» WHAT YOU SHOULD DO
Starting at the line below holding "Isto é partilhar e amar!!!" and stopping at the line holding "começaram as duas", print every line exactly, both ends included, and leave the rest out.

Start of MATERIAL SUPPLIED

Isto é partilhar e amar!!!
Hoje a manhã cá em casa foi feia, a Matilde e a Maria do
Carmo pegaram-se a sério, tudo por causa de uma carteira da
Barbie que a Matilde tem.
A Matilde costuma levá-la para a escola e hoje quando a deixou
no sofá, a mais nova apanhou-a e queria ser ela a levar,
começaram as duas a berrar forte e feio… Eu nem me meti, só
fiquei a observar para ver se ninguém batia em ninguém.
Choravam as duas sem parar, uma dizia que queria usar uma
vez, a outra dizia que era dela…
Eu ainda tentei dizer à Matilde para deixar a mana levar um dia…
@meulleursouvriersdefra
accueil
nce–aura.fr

End of MATERIAL SUPPLIED
Start of MATERIAL SUPPLIED

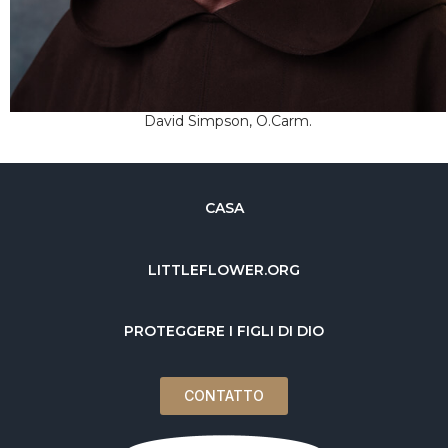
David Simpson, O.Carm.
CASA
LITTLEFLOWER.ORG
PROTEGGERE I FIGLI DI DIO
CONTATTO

End of MATERIAL SUPPLIED

» REPLY
Isto é partilhar e amar!!!
Hoje a manhã cá em casa foi feia, a Matilde e a Maria do
Carmo pegaram-se a sério, tudo por causa de uma carteira da
Barbie que a Matilde tem.
A Matilde costuma levá-la para a escola e hoje quando a deixou
no sofá, a mais nova apanhou-a e queria ser ela a levar,
começaram as duas a berrar forte e feio… Eu nem me meti, só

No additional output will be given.